**Work request**. Set every line of the data down again exactly, and keep the pictures out.
"""
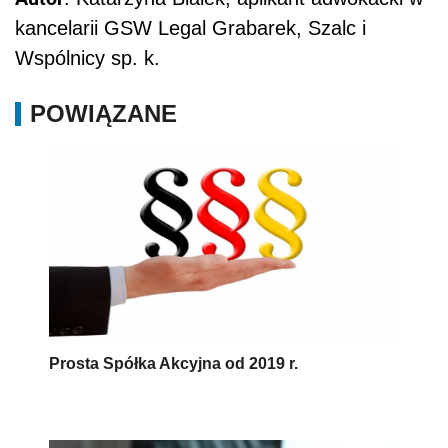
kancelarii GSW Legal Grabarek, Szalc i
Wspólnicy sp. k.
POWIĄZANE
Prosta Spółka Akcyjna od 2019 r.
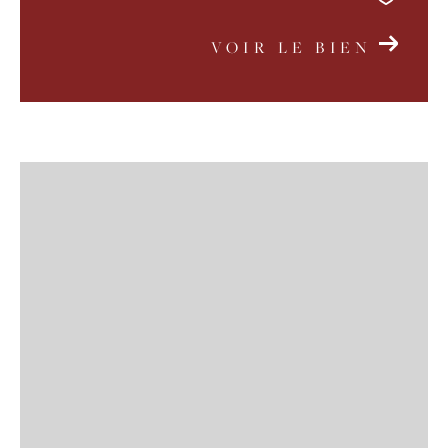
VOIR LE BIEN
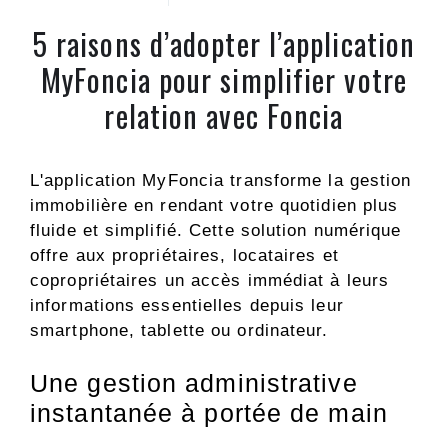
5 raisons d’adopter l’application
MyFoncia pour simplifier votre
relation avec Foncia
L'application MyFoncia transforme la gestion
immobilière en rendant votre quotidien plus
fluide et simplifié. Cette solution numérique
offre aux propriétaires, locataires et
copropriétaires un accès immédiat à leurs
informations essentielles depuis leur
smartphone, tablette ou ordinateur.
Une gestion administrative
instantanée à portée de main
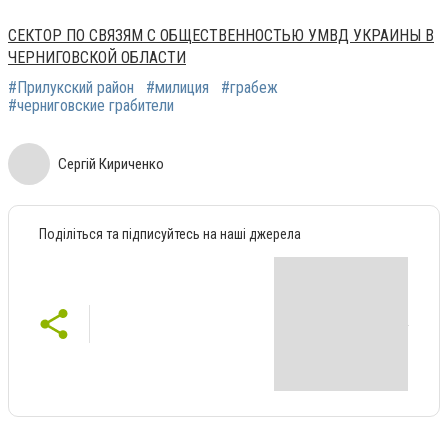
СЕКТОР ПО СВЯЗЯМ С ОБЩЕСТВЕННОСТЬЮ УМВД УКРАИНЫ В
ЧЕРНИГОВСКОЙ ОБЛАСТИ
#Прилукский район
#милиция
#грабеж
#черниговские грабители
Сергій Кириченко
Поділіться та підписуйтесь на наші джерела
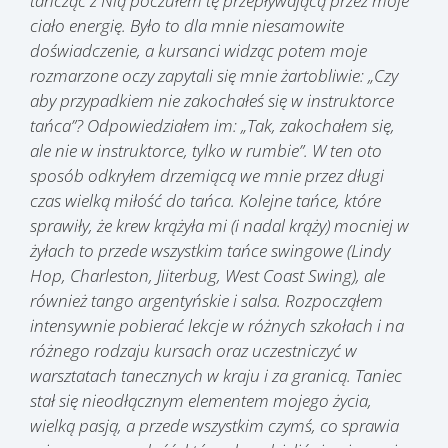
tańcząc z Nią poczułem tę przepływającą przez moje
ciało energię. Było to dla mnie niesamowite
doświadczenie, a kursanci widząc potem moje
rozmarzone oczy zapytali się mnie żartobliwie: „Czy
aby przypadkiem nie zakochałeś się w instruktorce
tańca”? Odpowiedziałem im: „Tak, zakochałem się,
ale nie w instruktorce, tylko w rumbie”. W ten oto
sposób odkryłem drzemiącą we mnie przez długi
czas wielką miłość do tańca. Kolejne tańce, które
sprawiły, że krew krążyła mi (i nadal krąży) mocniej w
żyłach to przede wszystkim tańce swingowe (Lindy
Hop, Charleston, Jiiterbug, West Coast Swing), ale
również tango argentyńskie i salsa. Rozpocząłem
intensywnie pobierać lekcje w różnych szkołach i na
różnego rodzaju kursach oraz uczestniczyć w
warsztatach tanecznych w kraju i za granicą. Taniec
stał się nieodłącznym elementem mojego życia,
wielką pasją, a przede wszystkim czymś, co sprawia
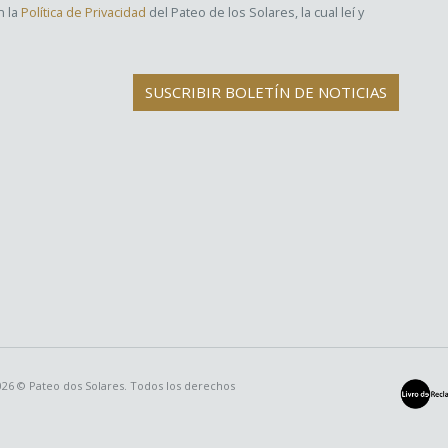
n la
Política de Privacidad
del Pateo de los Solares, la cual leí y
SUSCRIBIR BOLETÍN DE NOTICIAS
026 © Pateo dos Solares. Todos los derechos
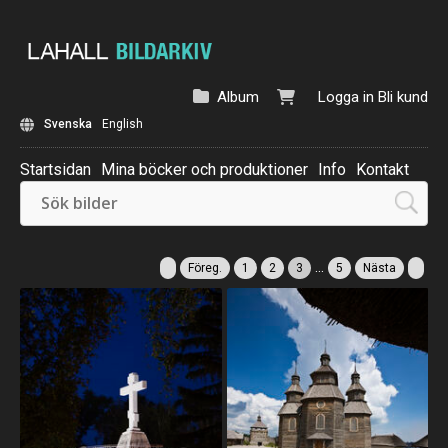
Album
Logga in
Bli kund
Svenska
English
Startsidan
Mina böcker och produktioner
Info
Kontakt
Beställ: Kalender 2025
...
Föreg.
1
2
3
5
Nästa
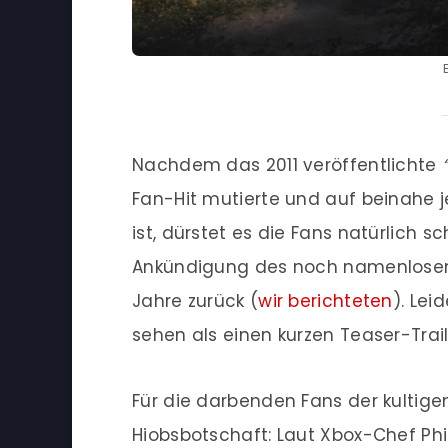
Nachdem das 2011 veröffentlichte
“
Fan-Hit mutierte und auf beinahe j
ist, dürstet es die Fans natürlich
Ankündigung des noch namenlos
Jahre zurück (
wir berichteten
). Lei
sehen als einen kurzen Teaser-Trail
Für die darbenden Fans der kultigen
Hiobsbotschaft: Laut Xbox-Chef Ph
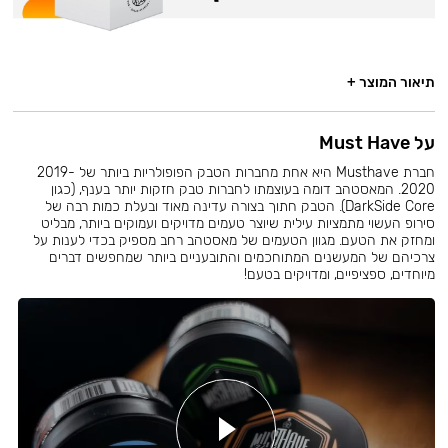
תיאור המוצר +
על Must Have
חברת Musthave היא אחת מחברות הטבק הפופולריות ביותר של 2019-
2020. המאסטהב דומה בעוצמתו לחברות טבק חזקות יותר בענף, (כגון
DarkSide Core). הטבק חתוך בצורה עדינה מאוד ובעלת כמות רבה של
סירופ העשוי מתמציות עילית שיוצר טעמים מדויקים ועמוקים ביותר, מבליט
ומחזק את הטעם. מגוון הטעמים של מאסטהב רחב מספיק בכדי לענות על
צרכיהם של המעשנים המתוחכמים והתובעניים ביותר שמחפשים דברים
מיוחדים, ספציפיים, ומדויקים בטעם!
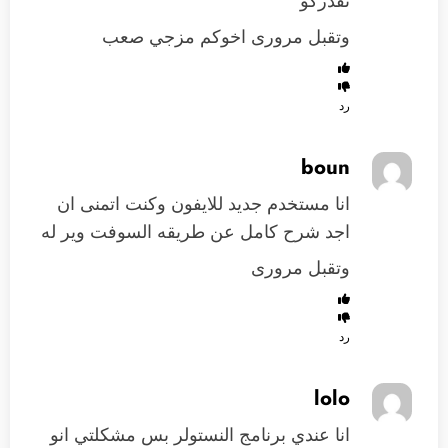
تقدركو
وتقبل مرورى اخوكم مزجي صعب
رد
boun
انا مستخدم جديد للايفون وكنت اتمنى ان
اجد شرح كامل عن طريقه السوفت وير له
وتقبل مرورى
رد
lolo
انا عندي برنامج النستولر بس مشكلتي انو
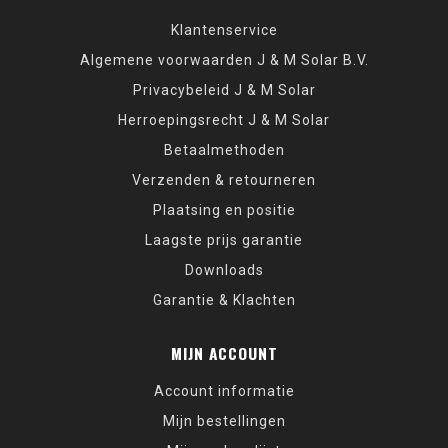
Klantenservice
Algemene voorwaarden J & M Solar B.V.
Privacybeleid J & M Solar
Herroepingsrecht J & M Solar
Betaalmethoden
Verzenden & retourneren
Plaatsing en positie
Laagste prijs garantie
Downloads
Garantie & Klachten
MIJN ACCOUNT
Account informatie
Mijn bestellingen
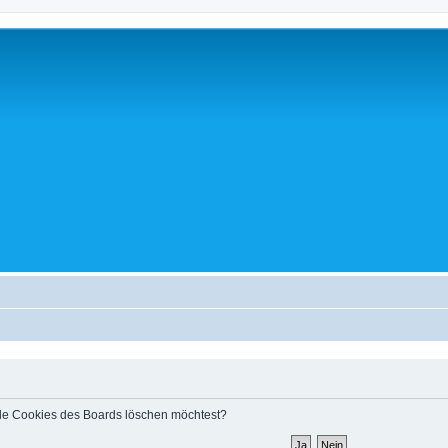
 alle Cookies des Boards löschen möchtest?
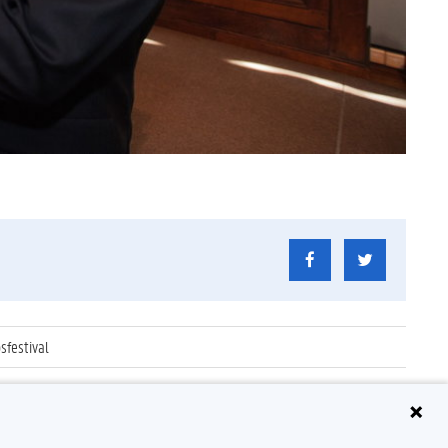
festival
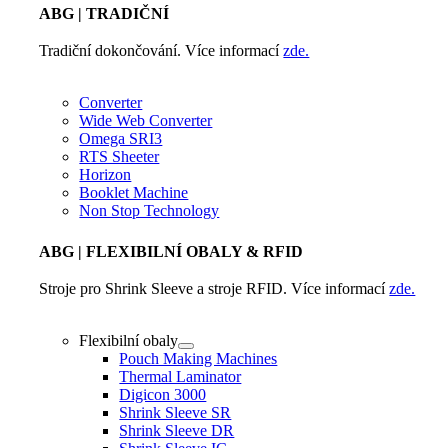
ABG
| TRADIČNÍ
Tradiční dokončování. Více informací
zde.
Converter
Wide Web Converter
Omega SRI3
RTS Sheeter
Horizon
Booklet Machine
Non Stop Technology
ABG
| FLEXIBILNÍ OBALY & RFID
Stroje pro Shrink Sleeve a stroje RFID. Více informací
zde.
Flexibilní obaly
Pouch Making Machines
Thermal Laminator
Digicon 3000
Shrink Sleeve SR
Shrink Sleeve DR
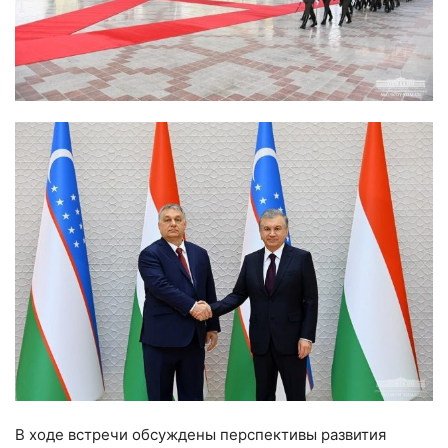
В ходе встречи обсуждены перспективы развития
"""
**Answer box**.
kancelarii GSW Legal Grabarek, Szalc i
Wspólnicy sp. k.
POWIĄZANE
Prosta Spółka Akcyjna od 2019 r.
VOIR LE BIEN
5 raisons d’adopter l’application
MyFoncia pour simplifier votre
relation avec Foncia
L'application MyFoncia transforme la gestion
immobilière en rendant votre quotidien plus
fluide et simplifié. Cette solution numérique
offre aux propriétaires, locataires et
copropriétaires un accès immédiat à leurs
informations essentielles depuis leur
smartphone, tablette ou ordinateur.
Une gestion administrative
instantanée à portée de main
СЕКТОР ПО СВЯЗЯМ С ОБЩЕСТВЕННОСТЬЮ УМВД УКРАИНЫ В
ЧЕРНИГОВСКОЙ ОБЛАСТИ
#Прилукский район
#милиция
#грабеж
#черниговские грабители
Сергій Кириченко
Поділіться та підписуйтесь на наші джерела
tańcząc z Nią poczułem tę przepływającą przez moje
ciało energię. Było to dla mnie niesamowite
doświadczenie, a kursanci widząc potem moje
rozmarzone oczy zapytali się mnie żartobliwie: „Czy
aby przypadkiem nie zakochałeś się w instruktorce
tańca”? Odpowiedziałem im: „Tak, zakochałem się,
ale nie w instruktorce, tylko w rumbie”. W ten oto
sposób odkryłem drzemiącą we mnie przez długi
czas wielką miłość do tańca. Kolejne tańce, które
sprawiły, że krew krążyła mi (i nadal krąży) mocniej w
żyłach to przede wszystkim tańce swingowe (Lindy
Hop, Charleston, Jiiterbug, West Coast Swing), ale
również tango argentyńskie i salsa. Rozpocząłem
intensywnie pobierać lekcje w różnych szkołach i na
różnego rodzaju kursach oraz uczestniczyć w
warsztatach tanecznych w kraju i za granicą. Taniec
stał się nieodłącznym elementem mojego życia,
wielką pasją, a przede wszystkim czymś, co sprawia
n la
Política de Privacidad
del Pateo de los Solares, la cual leí y
SUSCRIBIR BOLETÍN DE NOTICIAS
026 © Pateo dos Solares. Todos los derechos
Album
Logga in
Bli kund
Svenska
English
Startsidan
Mina böcker och produktioner
Info
Kontakt
Beställ: Kalender 2025
...
Föreg.
1
2
3
5
Nästa
Nachdem das 2011 veröffentlichte
“
Fan-Hit mutierte und auf beinahe j
ist, dürstet es die Fans natürlich
Ankündigung des noch namenlos
Jahre zurück (
wir berichteten
). Lei
sehen als einen kurzen Teaser-Trail
Für die darbenden Fans der kultigen
Hiobsbotschaft: Laut Xbox-Chef Ph
תיאור המוצר +
על Must Have
חברת Musthave היא אחת מחברות הטבק הפופולריות ביותר של 2019-
2020. המאסטהב דומה בעוצמתו לחברות טבק חזקות יותר בענף, (כגון
DarkSide Core). הטבק חתוך בצורה עדינה מאוד ובעלת כמות רבה של
סירופ העשוי מתמציות עילית שיוצר טעמים מדויקים ועמוקים ביותר, מבליט
ומחזק את הטעם. מגוון הטעמים של מאסטהב רחב מספיק בכדי לענות על
צרכיהם של המעשנים המתוחכמים והתובעניים ביותר שמחפשים דברים
מיוחדים, ספציפיים, ומדויקים בטעם!
تقدركو
وتقبل مرورى اخوكم مزجي صعب
رد
boun
انا مستخدم جديد للايفون وكنت اتمنى ان
اجد شرح كامل عن طريقه السوفت وير له
وتقبل مرورى
رد
lolo
انا عندي برنامج النستولر بس مشكلتي انو
Klantenservice
Algemene voorwaarden J & M Solar B.V.
Privacybeleid J & M Solar
Herroepingsrecht J & M Solar
Betaalmethoden
Verzenden & retourneren
Plaatsing en positie
Laagste prijs garantie
Downloads
Garantie & Klachten
MIJN ACCOUNT
Account informatie
Mijn bestellingen
 alle Cookies des Boards löschen möchtest?
festival
ABG
| TRADIČNÍ
Tradiční dokončování. Více informací
zde.
Converter
Wide Web Converter
Omega SRI3
RTS Sheeter
Horizon
Booklet Machine
Non Stop Technology
ABG
| FLEXIBILNÍ OBALY & RFID
Stroje pro Shrink Sleeve a stroje RFID. Více informací
zde.
Flexibilní obaly
Pouch Making Machines
Thermal Laminator
Digicon 3000
Shrink Sleeve SR
Shrink Sleeve DR
В ходе встречи обсуждены перспективы развития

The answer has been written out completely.